Sommet mondial du microcrédit de Halifax - Les banques ne prêtent plus qu'aux riches

Robert Annibale, directeur mondial pour le microcrédit chez Citigroup. La banque pense pouvoir utiliser son expertise avec les institutions de microcrédit pour constituer une future base de clients.
Photo: Agence France-Presse (photo) Robert Annibale, directeur mondial pour le microcrédit chez Citigroup. La banque pense pouvoir utiliser son expertise avec les institutions de microcrédit pour constituer une future base de clients.

Halifax — Robert Annibale est un banquier atypique: globe-trotteur de l'établissement bancaire américain Citigroup, sa clientèle est souvent analphabète et sans économies.

Les grandes banques internationales, traditionnellement, ne s'intéressent pas aux gens les plus pauvres dans le monde, mais des banquiers comme M. Annibale sont en train soudainement de se réveiller face au potentiel que représente cet énorme marché inexploité.

«Il s'agit vraiment d'étendre l'accès aux services financiers à toutes sortes de personnes. Il y a des centaines et des centaines de millions de gens qui sont économiquement actifs et qui ne disposent pas de comptes bancaires», a déclaré à l'AFP M. Annibale, directeur mondial pour le microcrédit chez Citigroup.

Le banquier américain est venu de Londres pour participer au Sommet mondial du microcrédit organisé cette semaine à Halifax et dont l'invité vedette est Muhammad Yunus, qui vient de recevoir le prix Nobel de la Paix.

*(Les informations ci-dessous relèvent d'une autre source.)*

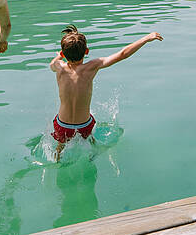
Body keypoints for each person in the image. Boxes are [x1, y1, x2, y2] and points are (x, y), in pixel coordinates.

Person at [49, 25, 163, 160]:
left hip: (63, 124)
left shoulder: (58, 66)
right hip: (84, 125)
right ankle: (93, 153)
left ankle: (57, 160)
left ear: (63, 54)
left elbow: (52, 64)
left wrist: (58, 57)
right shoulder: (92, 66)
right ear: (86, 51)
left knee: (59, 147)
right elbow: (122, 54)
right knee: (90, 139)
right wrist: (145, 38)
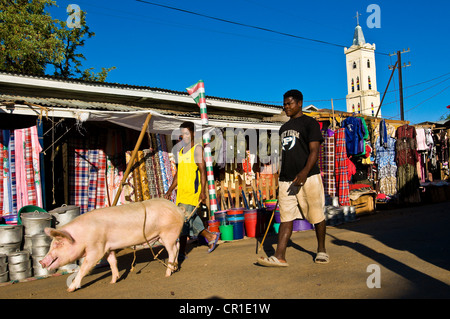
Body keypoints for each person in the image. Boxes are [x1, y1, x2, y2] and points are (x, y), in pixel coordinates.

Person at [257, 89, 329, 267]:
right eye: (284, 104)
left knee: (316, 214)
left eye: (289, 103)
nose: (285, 107)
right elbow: (286, 155)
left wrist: (304, 172)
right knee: (286, 217)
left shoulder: (310, 124)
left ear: (299, 104)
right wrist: (280, 177)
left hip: (309, 177)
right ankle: (279, 256)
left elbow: (314, 151)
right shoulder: (283, 128)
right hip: (286, 180)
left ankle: (321, 250)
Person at [165, 121, 220, 262]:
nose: (184, 136)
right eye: (182, 134)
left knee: (183, 222)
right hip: (181, 193)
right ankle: (211, 237)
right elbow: (178, 173)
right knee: (191, 219)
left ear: (193, 134)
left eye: (187, 134)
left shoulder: (197, 149)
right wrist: (170, 190)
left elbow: (203, 171)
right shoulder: (181, 151)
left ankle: (181, 252)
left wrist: (203, 191)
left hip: (192, 192)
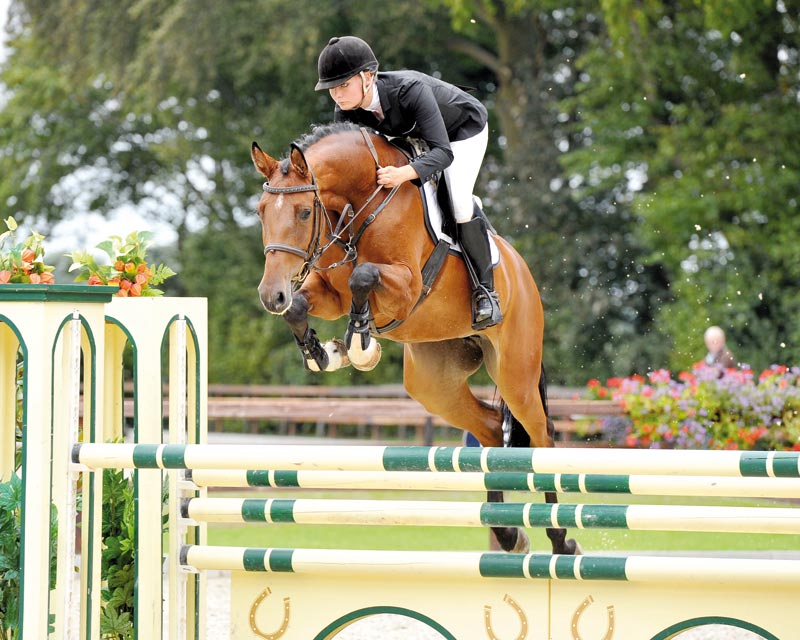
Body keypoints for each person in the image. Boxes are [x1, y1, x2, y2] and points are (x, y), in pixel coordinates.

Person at [314, 35, 502, 330]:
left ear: (367, 77)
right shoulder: (346, 111)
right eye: (331, 88)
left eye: (343, 85)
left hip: (461, 132)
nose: (337, 95)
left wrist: (404, 173)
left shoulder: (409, 91)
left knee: (457, 201)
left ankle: (485, 292)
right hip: (414, 136)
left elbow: (443, 153)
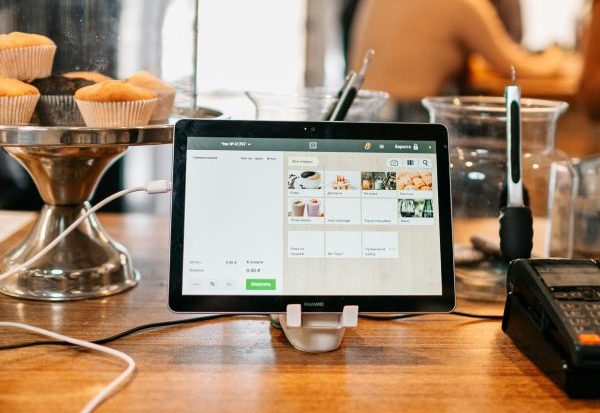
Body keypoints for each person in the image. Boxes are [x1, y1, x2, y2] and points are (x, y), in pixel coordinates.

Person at [349, 0, 569, 120]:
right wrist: (557, 57)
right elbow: (512, 66)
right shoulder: (464, 4)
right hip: (408, 115)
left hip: (360, 111)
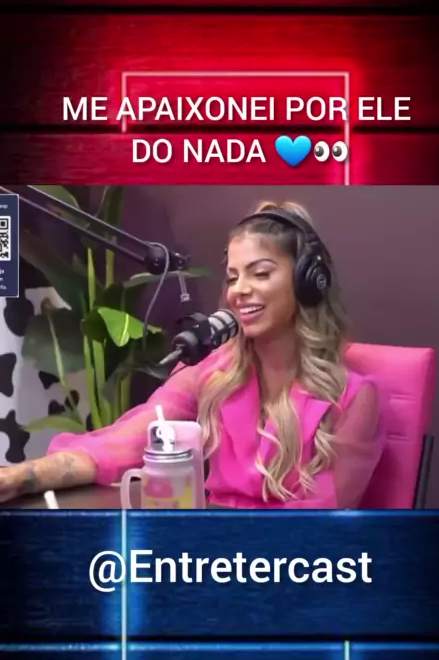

M. Yunus a été récompensé pour avoir conçu et lancé depuis des années une méthode de développement pour combattre la pauvreté dans son pays natal, le Bangladesh, en prêtant de petites quantités d'argent à des gens pour leur permettre de développer leurs affaires, tels qu'un stand de fruits et légumes ou un atelier.

Dans son livre, Le Banquier des pauvres, M. Yunus rappelle comment des banquiers bangladais lui ont ri au nez quand il a proposé pour la première fois de prêter de l'argent aux déshérités.

Les banquiers ne rient plus. Au contraire, ils font la queue pour offrir des services à ceux qui n'ont pas de banque dans l'espoir que les pauvres d'aujourd'hui deviendront les clients prospères de demain.

«Deux tiers de la population mondiale n'a pas accès aux banques traditionnelles», rappelle Muhammad Yunus.

À Halifax, des banquiers de la Deutsche Bank, d'ING, et le directeur de Banco Estado Chile, Jose Manuel Mena Valencia, ont participé lundi à un groupe de discussions sur la manière dont les grandes banques commerciales peuvent travailler dans le microcrédit.

Les banques commerciales sont actuellement de «petits joueurs» dans le microcrédit, mais elles «devraient être plus ambitieuses», a estimé Gera Voorrips, un spécialiste du microcrédit pour le groupe bancaire ING.

«Tout le monde devrait être accueilli comme un client par n'importe quelle banque», a-t-il ajouté.

Lassé des banquiers traditionnels, M. Yunus a créé sa propre banque, Grameen Bank, en 1983, qui a proposé des prêts à 6,6 millions de pauvres, principalement des femmes.

C'est la capacité de la banque Grameen à être remboursée qui a attiré l'attention de Citigroup et d'autres banques. Son taux de recouvrement des prêts est de près de 99 %, malgré des taux d'intérêts qui peuvent s'élever à 20 %.

Jusqu'à maintenant la banque Grameen a prêté 5,7 milliards de dollars, dont 5,1 milliards ont été remboursés.

Citigroup, qui a gagné cette somme en un trimestre, pense pouvoir utiliser son expertise avec les institutions de microcrédit pour constituer une future base de clients.

La banque américaine et sa filiale au Mexique Banamex ont levé 70 millions de dollars sur les marchés financiers au cours des dernières années pour Compartamos, le plus grand spécialiste de microcrédit en Amérique latine.

«Ils ont de très bons résultats en matière de remboursements. Il y a une population ignorée qui devrait bénéficier de services de la part du secteur financier», a expliqué M. Annibale.

Citigroup s'est joint à des projets de microcrédit notamment au Bangladesh, en Inde, en Indonésie, au Mexique, au Pérou et en Roumanie.